Personal information
- Born: September 28, 1989 (age 36) Moscow, Soviet Union

Chess career
- Country: Germany
- Title: International Master (2007)
- FIDE rating: 2406 (July 2026)
- Peak rating: 2423 (April 2008)

= Ilja Brener =

Russian-German chess player

Ilja Brener (born 28 September 1989) is a Russian-born German chess player. Since May 2007 he has been identified as an International Master by the World Chess Federation, having first broken through the necessary Elo ratings threshold of 2400 points at a tournament in Prague in May 2004.

== Life ==
Ilja Brener was born in Moscow. When he was three his family relocated to Berlin. Chess was part of family life. However, by the time he was five years old he was routinely outplaying his grandfather, which indicated an unusual talent for the game. He joined his first chess club two years later, in 2007. His coaches included Holger Borchers, International Master Jakob Meister and Grandmaster Sergey Kalinitschew.

== Successes ==
On 23 November, in Graz, he won the first Youth Championship of the European Union in the under-14 category. In July 2004 he won with the German under-18 team the European Championship in Belgrade, receiving a gold medal for his 3.5 out of 5 result from the first reserve board. In April 2005 he was the German under-18 internet-champion. At the July 2006 European Championship in Balatonlelle Brener was the third member of the German National Team. He received a silver medal for his 4.5 out of 6 result from the fourth board. He took part as a member of the German National Team in the Mitropapokal Cup three times, in 2005, 2006 and 2007, when the team won a bronze medal at Szeged. He was a member of the C-cadre of the German National Team.

As a teenager/young player Brener played in six Berlin clubs, most recently with "Schach Verein 'Glück Auf' Rüdersdorf" in the 2. Schachbundesliga (Chess League 2 North).

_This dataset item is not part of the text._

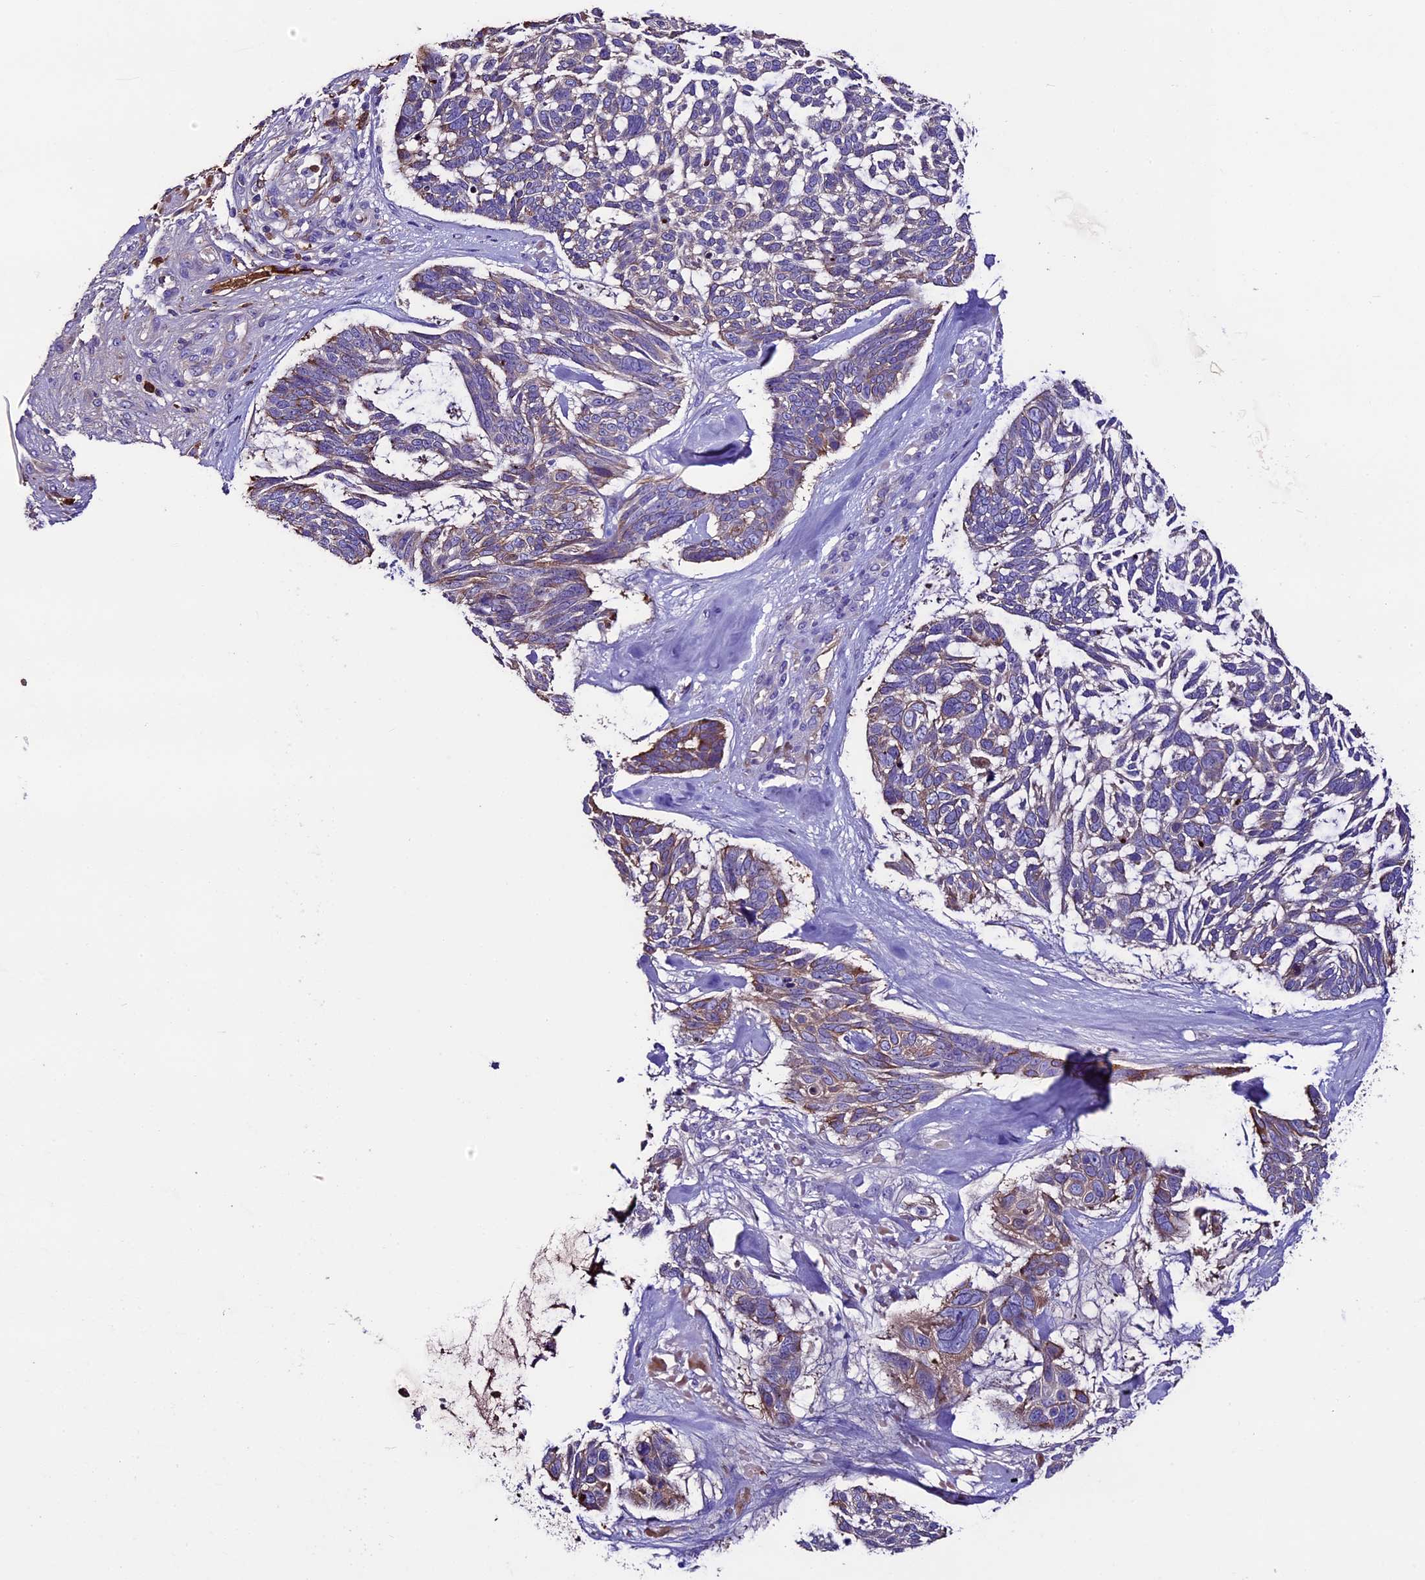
{"staining": {"intensity": "weak", "quantity": "25%-75%", "location": "cytoplasmic/membranous"}, "tissue": "skin cancer", "cell_type": "Tumor cells", "image_type": "cancer", "snomed": [{"axis": "morphology", "description": "Basal cell carcinoma"}, {"axis": "topography", "description": "Skin"}], "caption": "Protein staining demonstrates weak cytoplasmic/membranous expression in about 25%-75% of tumor cells in basal cell carcinoma (skin). The staining was performed using DAB, with brown indicating positive protein expression. Nuclei are stained blue with hematoxylin.", "gene": "TCP11L2", "patient": {"sex": "male", "age": 88}}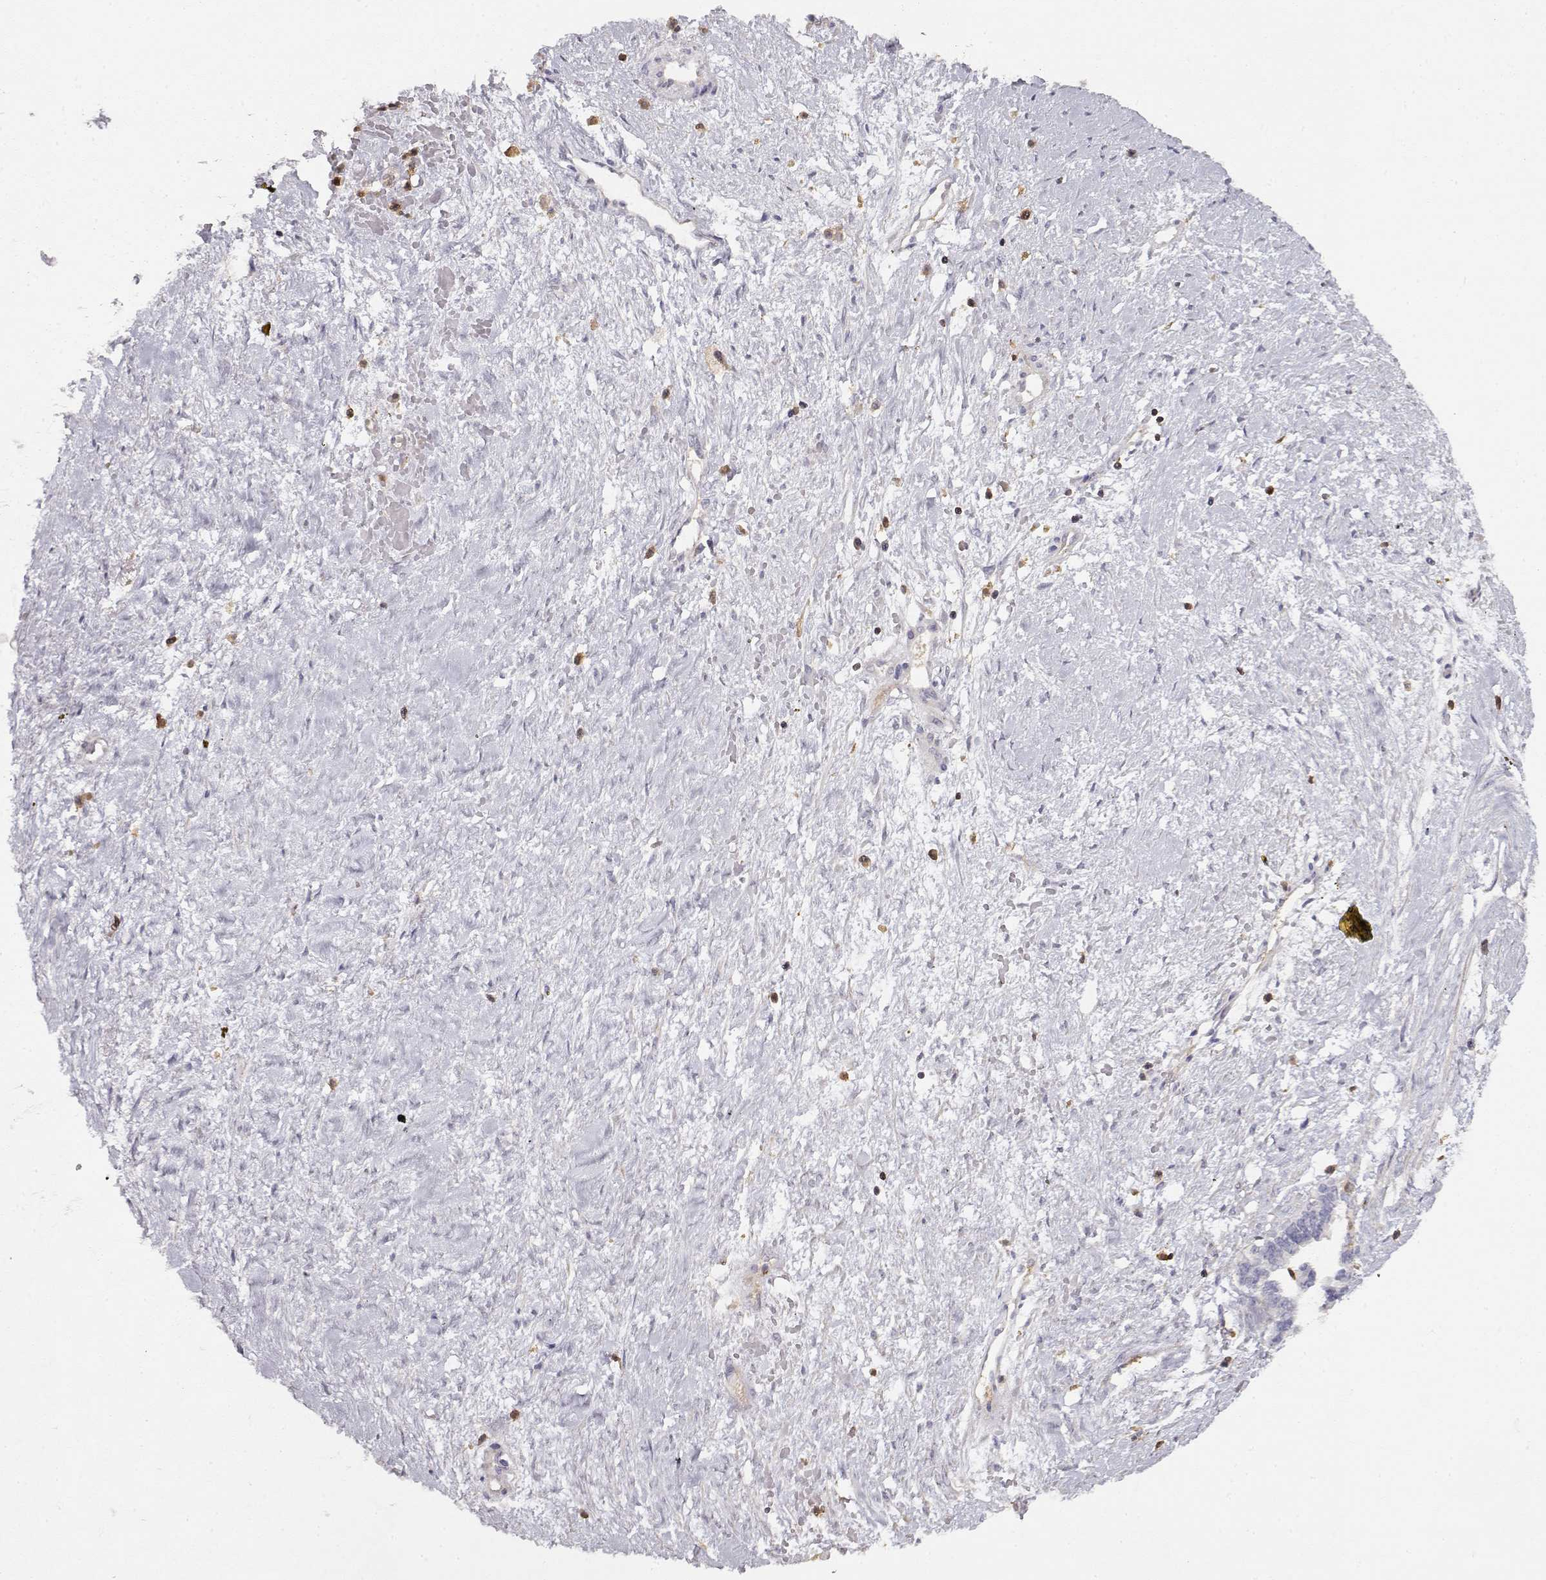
{"staining": {"intensity": "negative", "quantity": "none", "location": "none"}, "tissue": "ovarian cancer", "cell_type": "Tumor cells", "image_type": "cancer", "snomed": [{"axis": "morphology", "description": "Cystadenocarcinoma, serous, NOS"}, {"axis": "topography", "description": "Ovary"}], "caption": "This photomicrograph is of serous cystadenocarcinoma (ovarian) stained with immunohistochemistry (IHC) to label a protein in brown with the nuclei are counter-stained blue. There is no expression in tumor cells.", "gene": "VAV1", "patient": {"sex": "female", "age": 69}}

In 2007/2008 he played in the German Chess League with Zehlendorf Chess Club. Since 2013/14 he has played for TuS Makkabi Berlin, for whom at the start of 2018, International Master Brener was the most highly rated of the active players.

Since Brener achieved the necessary Elo rating of 2400 points in Prague in May 2004 to become an International Master his highest rating, achieved in April 2008, was 2423. More recently, in April 2018, it was down to 2401.